Die Buchhandlung Taube in Marbach wird nach 2019 nun zum zweiten Mal mit dem Deutschen Buchhandlungspreis ausgezeichnet. Ein Kriterium für die Auszeichnung ist unter anderem die Kreativität im Umgang mit der Corona-Pandemie.

Die Marbacher Buchhandlung Taube wird mit dem deutschen Buchhandlungspreis ausgezeichnet – und das bereits zum zweiten Mal nach 2019. Um den Preis haben sich insgesamt 366 unabhängige und inhabergeführte Buchhandlungen in ganz Deutschland beworben, 118 davon werden am 7. Juli von Kulturstaatsministerin Monika Grütters in Erfurt ausgezeichnet.
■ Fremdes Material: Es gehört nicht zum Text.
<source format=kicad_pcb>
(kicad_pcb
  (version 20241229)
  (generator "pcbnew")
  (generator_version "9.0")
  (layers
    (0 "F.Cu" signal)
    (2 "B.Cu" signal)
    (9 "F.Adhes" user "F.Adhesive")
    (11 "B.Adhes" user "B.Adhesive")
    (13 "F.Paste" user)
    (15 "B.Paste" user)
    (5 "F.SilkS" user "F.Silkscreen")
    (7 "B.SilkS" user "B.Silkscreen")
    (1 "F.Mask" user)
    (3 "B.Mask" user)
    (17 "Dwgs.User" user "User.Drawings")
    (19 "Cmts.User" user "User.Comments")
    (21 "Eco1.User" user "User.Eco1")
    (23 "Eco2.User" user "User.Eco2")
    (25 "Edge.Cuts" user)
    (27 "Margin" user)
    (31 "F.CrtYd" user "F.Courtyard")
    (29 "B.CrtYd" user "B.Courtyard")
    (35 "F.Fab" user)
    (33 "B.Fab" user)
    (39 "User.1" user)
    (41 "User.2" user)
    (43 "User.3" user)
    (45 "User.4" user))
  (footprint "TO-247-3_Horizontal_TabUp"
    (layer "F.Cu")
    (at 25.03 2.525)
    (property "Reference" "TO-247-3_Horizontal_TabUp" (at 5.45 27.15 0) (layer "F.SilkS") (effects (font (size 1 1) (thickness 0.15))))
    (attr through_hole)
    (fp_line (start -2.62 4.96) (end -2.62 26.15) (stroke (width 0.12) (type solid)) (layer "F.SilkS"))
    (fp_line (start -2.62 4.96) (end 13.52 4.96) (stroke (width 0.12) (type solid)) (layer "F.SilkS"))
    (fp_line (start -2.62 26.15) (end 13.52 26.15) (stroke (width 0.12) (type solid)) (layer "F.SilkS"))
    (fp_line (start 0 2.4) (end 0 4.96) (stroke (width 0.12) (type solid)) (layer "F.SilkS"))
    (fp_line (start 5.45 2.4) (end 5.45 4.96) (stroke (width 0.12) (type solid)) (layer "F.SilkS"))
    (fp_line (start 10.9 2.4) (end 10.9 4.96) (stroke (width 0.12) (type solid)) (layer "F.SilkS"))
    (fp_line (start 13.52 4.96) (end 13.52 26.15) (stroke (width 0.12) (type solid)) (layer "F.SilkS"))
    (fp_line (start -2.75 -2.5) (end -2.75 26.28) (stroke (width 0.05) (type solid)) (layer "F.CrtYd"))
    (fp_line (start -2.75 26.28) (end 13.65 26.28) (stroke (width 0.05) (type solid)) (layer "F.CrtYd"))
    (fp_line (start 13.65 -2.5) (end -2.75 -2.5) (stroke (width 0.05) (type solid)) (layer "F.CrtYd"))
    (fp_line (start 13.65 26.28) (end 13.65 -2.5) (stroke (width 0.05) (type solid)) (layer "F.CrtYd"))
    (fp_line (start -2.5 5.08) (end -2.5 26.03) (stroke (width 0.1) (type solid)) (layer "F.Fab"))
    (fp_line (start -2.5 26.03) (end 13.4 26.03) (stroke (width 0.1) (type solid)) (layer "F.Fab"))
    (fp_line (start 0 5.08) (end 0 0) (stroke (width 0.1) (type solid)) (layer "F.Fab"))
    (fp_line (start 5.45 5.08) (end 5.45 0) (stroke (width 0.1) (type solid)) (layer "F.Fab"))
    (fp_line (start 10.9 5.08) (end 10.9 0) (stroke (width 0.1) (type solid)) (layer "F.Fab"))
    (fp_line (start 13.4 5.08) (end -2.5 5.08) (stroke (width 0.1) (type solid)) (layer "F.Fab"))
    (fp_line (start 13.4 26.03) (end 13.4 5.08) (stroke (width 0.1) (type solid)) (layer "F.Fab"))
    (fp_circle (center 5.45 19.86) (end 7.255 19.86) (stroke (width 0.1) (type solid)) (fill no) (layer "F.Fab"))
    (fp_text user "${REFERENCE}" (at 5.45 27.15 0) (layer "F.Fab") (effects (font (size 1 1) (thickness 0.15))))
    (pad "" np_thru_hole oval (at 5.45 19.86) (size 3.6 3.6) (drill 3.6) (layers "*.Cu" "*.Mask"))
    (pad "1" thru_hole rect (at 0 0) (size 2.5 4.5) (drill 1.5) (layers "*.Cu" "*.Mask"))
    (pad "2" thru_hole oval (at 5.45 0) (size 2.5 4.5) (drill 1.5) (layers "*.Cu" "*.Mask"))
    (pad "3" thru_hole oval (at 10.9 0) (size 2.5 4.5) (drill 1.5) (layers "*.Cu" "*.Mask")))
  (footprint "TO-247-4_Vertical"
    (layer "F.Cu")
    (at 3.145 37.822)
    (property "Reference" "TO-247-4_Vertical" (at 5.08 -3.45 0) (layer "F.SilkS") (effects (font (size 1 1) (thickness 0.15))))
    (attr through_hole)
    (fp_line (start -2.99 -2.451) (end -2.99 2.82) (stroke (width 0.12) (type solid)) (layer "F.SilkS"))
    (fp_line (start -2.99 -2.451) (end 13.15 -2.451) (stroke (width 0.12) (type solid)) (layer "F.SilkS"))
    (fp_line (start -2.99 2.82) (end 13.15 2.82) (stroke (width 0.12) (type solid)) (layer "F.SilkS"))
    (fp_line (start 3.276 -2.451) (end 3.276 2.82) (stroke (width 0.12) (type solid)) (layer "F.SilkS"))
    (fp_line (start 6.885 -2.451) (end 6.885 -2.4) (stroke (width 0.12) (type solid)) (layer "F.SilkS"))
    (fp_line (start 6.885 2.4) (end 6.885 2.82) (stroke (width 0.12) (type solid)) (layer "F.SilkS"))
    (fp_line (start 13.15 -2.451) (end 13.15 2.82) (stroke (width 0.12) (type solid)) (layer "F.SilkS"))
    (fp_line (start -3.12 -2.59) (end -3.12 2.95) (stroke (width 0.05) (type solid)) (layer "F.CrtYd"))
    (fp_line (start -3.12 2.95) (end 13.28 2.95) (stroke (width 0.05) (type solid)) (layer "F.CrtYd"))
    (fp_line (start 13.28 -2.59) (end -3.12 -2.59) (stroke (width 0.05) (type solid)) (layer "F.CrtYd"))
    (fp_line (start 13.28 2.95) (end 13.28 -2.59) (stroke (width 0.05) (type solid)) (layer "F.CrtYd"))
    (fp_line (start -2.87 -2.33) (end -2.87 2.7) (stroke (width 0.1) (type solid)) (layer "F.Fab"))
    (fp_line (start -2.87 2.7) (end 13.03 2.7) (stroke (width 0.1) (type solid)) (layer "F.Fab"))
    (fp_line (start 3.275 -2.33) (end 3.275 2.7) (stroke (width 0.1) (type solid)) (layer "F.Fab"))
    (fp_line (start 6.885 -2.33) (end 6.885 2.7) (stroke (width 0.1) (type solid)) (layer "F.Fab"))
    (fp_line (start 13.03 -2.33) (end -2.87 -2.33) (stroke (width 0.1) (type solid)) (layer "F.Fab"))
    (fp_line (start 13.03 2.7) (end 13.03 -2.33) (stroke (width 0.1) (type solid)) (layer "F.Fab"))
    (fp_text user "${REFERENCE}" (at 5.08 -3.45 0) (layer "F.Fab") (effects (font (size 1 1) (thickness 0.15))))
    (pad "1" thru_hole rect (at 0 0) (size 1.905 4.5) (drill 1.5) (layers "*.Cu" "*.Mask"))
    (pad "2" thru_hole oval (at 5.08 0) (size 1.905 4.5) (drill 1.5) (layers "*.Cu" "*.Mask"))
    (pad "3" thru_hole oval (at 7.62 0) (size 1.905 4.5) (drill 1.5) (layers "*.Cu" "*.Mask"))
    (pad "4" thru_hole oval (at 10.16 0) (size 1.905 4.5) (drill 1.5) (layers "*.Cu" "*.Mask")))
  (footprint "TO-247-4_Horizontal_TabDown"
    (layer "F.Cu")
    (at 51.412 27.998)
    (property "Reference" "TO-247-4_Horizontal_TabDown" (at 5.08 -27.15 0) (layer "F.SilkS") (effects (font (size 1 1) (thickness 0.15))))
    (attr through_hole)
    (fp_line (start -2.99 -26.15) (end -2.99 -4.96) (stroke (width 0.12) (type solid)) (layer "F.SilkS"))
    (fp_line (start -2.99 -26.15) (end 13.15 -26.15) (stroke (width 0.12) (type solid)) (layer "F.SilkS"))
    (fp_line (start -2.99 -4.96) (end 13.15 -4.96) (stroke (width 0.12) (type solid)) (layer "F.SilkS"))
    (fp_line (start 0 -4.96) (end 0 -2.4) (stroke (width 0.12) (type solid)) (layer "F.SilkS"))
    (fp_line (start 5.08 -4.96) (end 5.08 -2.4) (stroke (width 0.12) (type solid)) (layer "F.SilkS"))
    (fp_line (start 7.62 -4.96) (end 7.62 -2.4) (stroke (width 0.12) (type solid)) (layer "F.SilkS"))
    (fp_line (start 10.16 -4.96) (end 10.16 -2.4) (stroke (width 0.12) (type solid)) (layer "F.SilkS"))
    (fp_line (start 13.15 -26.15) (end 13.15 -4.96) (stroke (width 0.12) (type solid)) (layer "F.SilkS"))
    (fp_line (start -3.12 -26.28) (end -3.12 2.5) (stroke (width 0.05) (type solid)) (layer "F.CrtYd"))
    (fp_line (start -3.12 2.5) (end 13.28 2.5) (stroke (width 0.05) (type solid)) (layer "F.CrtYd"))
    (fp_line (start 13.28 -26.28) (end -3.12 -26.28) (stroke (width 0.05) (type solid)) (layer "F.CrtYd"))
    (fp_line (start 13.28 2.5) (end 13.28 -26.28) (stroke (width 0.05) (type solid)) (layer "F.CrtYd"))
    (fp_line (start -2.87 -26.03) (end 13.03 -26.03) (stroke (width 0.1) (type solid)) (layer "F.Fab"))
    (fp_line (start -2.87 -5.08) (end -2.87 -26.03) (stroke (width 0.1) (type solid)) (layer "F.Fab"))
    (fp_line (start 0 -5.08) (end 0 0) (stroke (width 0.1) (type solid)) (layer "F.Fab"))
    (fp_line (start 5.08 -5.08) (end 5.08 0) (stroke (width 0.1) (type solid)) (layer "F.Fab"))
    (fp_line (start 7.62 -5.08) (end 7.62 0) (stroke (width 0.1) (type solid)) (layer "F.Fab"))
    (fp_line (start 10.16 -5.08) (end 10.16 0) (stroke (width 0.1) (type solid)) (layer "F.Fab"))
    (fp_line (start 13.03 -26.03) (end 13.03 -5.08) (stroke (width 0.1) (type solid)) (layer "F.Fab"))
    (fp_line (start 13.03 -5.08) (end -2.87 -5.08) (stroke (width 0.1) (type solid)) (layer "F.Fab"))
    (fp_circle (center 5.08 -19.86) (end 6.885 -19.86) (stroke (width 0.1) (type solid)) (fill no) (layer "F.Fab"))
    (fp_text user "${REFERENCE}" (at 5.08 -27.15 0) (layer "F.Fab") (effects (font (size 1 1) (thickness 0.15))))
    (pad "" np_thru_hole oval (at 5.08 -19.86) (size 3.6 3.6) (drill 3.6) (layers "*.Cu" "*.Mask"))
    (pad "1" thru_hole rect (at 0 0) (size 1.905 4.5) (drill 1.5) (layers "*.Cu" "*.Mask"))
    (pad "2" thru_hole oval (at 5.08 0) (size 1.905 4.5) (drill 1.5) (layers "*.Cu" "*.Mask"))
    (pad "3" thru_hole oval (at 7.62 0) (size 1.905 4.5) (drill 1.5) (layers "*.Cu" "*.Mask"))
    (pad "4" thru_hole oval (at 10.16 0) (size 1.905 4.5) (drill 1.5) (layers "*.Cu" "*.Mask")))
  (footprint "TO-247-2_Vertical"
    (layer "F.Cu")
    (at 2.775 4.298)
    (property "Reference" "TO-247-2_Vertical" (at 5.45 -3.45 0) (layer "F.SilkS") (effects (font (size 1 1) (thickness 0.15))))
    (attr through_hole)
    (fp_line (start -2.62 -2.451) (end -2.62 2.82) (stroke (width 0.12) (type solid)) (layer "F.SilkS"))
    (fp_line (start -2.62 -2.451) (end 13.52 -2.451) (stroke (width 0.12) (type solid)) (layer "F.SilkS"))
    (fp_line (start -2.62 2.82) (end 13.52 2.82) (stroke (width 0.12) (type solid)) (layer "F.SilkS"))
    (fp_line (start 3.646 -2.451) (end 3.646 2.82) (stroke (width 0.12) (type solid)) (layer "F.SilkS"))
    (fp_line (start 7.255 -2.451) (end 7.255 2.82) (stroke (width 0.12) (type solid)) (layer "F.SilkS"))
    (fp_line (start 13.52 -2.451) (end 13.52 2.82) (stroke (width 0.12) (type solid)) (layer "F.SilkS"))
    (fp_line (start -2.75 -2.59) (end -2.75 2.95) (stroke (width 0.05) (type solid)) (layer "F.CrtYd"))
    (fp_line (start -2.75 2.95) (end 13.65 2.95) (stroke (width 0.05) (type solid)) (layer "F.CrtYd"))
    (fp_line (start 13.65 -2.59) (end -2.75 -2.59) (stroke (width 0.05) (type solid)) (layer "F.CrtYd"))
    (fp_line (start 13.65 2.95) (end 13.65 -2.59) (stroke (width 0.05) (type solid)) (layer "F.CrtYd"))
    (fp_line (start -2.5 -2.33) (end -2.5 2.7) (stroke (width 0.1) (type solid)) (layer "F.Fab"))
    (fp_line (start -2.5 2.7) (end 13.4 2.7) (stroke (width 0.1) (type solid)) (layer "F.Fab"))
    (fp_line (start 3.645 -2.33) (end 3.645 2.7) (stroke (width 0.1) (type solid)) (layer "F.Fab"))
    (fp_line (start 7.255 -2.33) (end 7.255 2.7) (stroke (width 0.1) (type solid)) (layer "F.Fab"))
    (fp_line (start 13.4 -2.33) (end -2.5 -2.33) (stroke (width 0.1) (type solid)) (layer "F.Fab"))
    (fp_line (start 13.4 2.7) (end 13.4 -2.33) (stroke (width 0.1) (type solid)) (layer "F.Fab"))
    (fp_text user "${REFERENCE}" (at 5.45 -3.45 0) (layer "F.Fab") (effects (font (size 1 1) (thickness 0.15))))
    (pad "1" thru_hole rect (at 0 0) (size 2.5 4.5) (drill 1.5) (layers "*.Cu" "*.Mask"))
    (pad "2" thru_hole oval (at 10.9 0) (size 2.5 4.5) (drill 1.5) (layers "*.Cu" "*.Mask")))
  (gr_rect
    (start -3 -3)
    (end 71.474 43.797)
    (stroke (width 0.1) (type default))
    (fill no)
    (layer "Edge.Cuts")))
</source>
In welcher Kategorie die Marbacher einen Preis gewonnen haben und wie hoch dieser ausfällt, wird auch erst zu diesem Termin bekannt gegeben.

Von der Idee bis zum Buch

Inhaber Markus Schneider sagt, dass auch das veränderte Arbeiten in Corona-Zeiten mit in die Ausschreibungskriterien eingeflossen sei. Und da erwiesen sich die „Tauben“ als sehr kreativ: mit dem Taubenschlag als Zweigstelle auf Zeit, dem Taubenexpress als Lieferdienst per Lastenrad oder per pedes, mit einem Newsletter, über den man ein Buch von der Idee des Autors bis in die Buchhandlung verfolgen konnte oder mit einem Adventskalender, für den das Team nicht nur jeden Tag ein neues Buch vorgestellt, sondern auch gesungen, getanzt und mit Marionetten gespielt hat. Außerdem habe es verschiedene Online-Formate wie eine Lesung vor der Alexanderkirche gegeben, sagt Schneider. „Wir haben sonst gut 30 Veranstaltungen in der Buchhandlung, und das war ja nicht möglich. Also war viel Kreativität übrig“, so der Buchhändler, der sich gemeinsam mit seinem Team riesig über die Anerkennung der Arbeit freut.